> Text to read:
Samuel Brinsley Ashworth is an American songwriter, producer, and recording artist. Based out of Nashville, Tennessee, he is best known for songs he composed for H.E.R., Leslie Odom Jr., and Sixpence None the Richer.

Early life
Originally from Sacramento, California, Sam Ashworth is the son of Charlie Peacock. Growing up, Sam was steeped in the recording process and surrounded by artists, songwriters, and creative professionals setting the stage for his own career as a songwriter, producer, and recording artist. At age nine, Sam moved from Sacramento to Nashville.

While still in high school, Ashworth wrote "I Won't Stay Long", recorded on Sixpence None the Richer's 1997 self-titled album. By 23, he had produced parts of Michael W. Smith's Healing Rain, for which he received a Grammy nomination and Gold Record.

Career 

Since 2005, Ashworth has released three solo projects as a recording artist starting with his release of the critically acclaimed, full-length record Gonna Get It Wrong Before I Get It Right.

> Raw records:
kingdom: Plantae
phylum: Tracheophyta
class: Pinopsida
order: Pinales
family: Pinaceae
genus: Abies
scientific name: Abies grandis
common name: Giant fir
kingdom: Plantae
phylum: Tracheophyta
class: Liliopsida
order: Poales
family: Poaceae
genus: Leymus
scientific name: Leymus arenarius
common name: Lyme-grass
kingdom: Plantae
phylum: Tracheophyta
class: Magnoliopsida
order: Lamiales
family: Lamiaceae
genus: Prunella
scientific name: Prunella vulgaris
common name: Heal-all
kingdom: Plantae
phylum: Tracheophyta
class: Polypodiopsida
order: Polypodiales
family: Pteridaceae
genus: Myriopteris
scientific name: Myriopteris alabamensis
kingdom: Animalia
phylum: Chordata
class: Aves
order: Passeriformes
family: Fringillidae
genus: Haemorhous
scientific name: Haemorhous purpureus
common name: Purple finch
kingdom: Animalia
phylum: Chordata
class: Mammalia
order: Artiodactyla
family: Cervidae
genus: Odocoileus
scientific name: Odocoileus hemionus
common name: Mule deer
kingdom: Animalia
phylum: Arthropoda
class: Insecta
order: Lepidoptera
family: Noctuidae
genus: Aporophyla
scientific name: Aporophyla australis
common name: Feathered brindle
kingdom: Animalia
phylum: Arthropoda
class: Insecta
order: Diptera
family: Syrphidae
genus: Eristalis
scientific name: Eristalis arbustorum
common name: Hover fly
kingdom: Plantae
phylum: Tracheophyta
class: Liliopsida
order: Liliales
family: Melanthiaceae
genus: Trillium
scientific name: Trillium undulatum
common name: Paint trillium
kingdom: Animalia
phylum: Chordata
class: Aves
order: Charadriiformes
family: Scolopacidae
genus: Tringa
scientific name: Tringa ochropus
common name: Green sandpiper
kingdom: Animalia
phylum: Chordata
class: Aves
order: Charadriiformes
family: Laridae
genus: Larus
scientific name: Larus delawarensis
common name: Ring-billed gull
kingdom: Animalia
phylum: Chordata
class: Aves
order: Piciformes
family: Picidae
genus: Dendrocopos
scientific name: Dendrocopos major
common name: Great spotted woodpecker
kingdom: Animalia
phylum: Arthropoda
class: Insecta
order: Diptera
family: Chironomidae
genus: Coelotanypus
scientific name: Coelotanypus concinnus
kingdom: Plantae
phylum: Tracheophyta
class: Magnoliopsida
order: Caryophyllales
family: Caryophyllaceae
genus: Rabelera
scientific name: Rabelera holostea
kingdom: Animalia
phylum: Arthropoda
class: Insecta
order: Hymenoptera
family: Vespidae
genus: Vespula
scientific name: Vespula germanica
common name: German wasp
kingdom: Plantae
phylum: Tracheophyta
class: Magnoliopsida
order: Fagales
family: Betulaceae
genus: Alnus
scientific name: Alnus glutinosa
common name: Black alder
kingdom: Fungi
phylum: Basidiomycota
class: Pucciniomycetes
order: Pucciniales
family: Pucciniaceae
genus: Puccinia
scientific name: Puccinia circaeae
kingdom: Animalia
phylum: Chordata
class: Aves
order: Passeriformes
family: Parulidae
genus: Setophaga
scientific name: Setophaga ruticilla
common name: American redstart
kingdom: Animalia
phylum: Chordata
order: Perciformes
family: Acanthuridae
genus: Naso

> Problem to work on:
Answer these from the text about Sam Ashworth.
(a) What city is Ashworth originally from?
(b) Which song did he write while still in high school?
(c) What was the first of his solo projects called?

> Task answer:
(a) Sacramento, California
(b) "I Won't Stay Long"
(c) Gonna Get It Wrong Before I Get It Right